Na fotografia tradicional, o observador escolhe por quanto tempo quer permanecer visualizando a imagem, bem como em que detalhes quer se atentar. Em fotofilmes, esse poder pertence ao diretor, que dita o ritmo ao escolher quanto tempo cada foto permanece em tela. Estolano acelera esse tempo durante a cena da transformação na floresta, ao pular de foto em foto com certa velocidade, e emprega o som em favor da montagem ao usar sons de unhas arranhando a pele, num frenesi coceirento da moça segundos antes de se transformar. Aqui, a foto muda quase que simultaneamente com cada arranhada da unha, aliada às respirações ofegantes da menina.

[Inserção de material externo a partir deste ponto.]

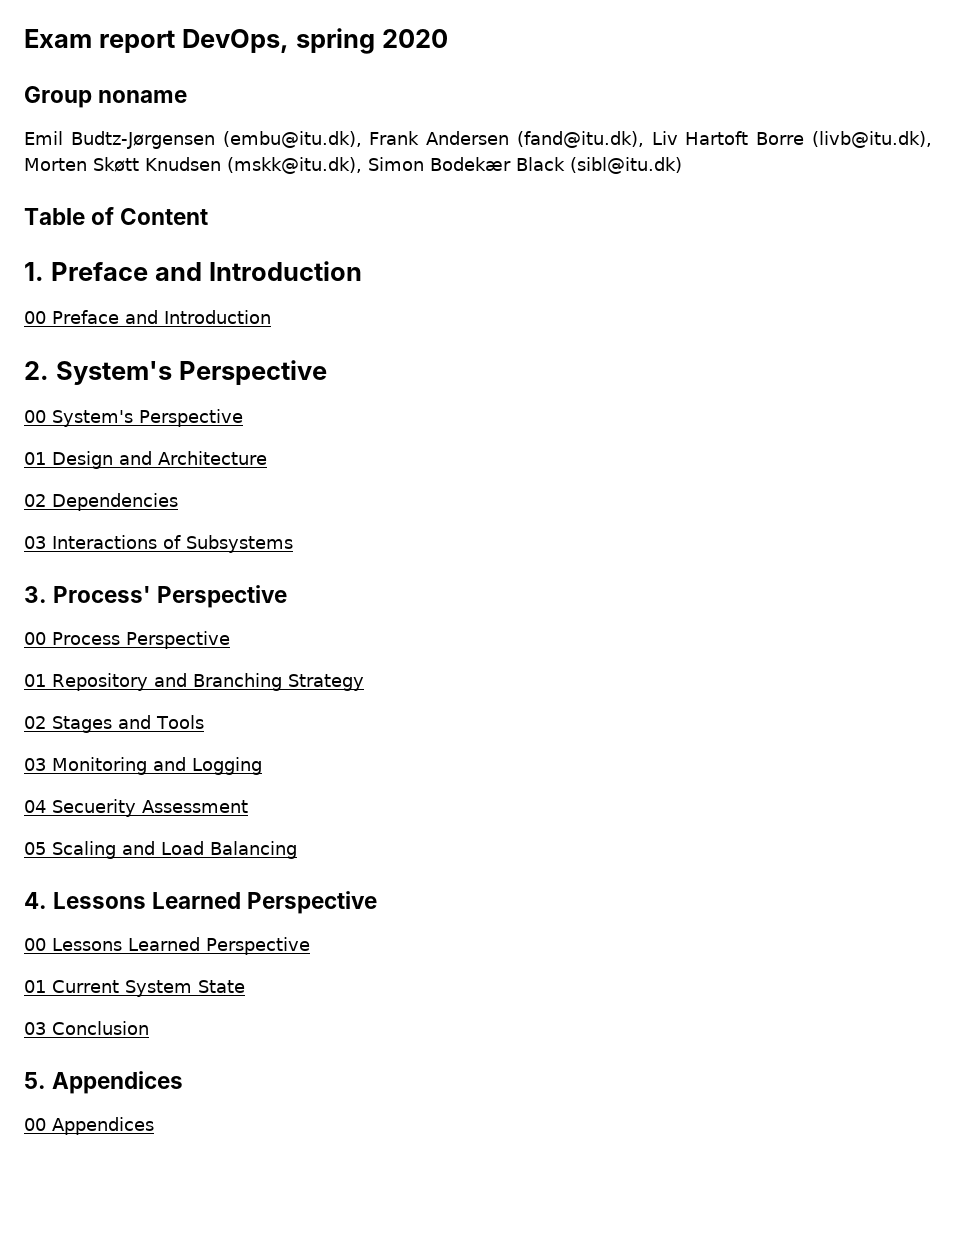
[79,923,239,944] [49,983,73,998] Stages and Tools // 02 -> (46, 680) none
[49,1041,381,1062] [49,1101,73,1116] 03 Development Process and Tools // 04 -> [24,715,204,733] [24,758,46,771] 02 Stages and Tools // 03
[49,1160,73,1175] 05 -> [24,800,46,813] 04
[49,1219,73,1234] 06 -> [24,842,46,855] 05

Outro recurso bem aplicado da fotografia são os desfoques de movimento, posicionados intencionalmente no processo de metamorfose da personagem, gerando imagens onde seu rosto assume uma aparência fantasmagórica, quase desfigurada pelo movimento. Ao final da transformação, recursos tradicionais do cinema de horror são utilizados de forma inteligente: a menina (agora animal) não precisa ser claramente mostrada para ser temida, na verdade, é o exato oposto. Ela está mais longe da câmera e é pouco visível, banhada pela escuridão da noite e iluminada apenas por um foco de luz; e é justamente essa indefinição, causada pelo desfoque e pela escuridão, que estimula interesse na criatura: ela ainda é a namorada, ou deu lugar ao monstro?
As melhores qualidades de Agarra estão presentes no final, como a velocidade gerada pelos desfoques de movimento e as risadas, que se encontram no ápice. O rapaz sobe nas costas da moça e, em êxtase, os namorados correm pela floresta.